文档摘录:
━━━
11.盛最多水的容器
直接的思路O(n^2),超时
class Solution:
def maxArea(self, height: List[int]) -> int:
max_val = None
for i in range(len(height)-1):
for j in range(i+1, len(height)):
if max_val is None or (j-i) * min(height[i], height[j]) > max_val:
max_val = (j-i) * min(height[i], height[j])
return max_val
进行优化,考虑如果第i个柱子不是前i个柱子里最高的,则第i个柱子肯定不是最优解的左侧则舍弃,缩小查询的范围
class Solution:
def maxArea(self, height: List[int]) -> int:
test = {}
max_val = None
max_height = None
for i in range(len(height)):
for index in test.keys():
val = (i - index) * min(height[i], test[index])
if max_val is None or val > max_val:
max_val = val
if max_height is None or height[i] > max_height:
test[i] = height[i]
max_height = height[i]
return max_val
仍然超时,考虑查询的范围可以继续缩小,可以维护一个升序的待测试数组test,test[i]是一个tuple,分别是index和对应的height,那么第二层for循环
的时候就可以顺序循环,如果循环到某个柱子的高度已经高于当前柱子,那么就不用继续遍历test数组了,从而进一步缩小查询范围
class Solution:
def maxArea(self, height: List[int]) -> int:
test = []
max_val = None
for i in range(len(height)):
for j in range(len(test)):
val = (i - test[j][0]) * min(height[i], test[j][1])
━━━
所给资料:

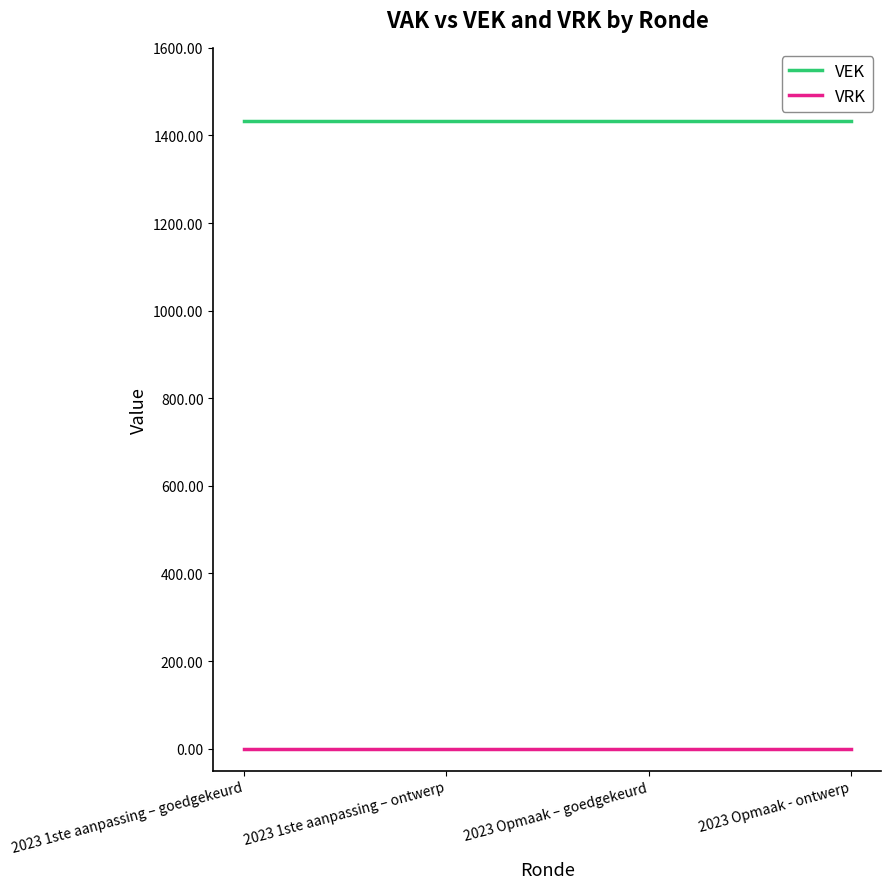

How many lines are shown in the chart?

2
━━━
待做题目:
• A. 根据摘录,第一次优化时为什么可以把一些柱子舍弃掉?请用一到三句话说明。
• B. 摘录里最直接的那种思路,时间复杂度是多少?
这些资料跟摘录讲的东西没有关系。

参考答案:
• A. 如果第i个柱子不是前i个柱子里最高的,那它肯定不是最优解的左侧,所以可以舍弃。这样就缩小了查询的范围。

• B. O(n^2)。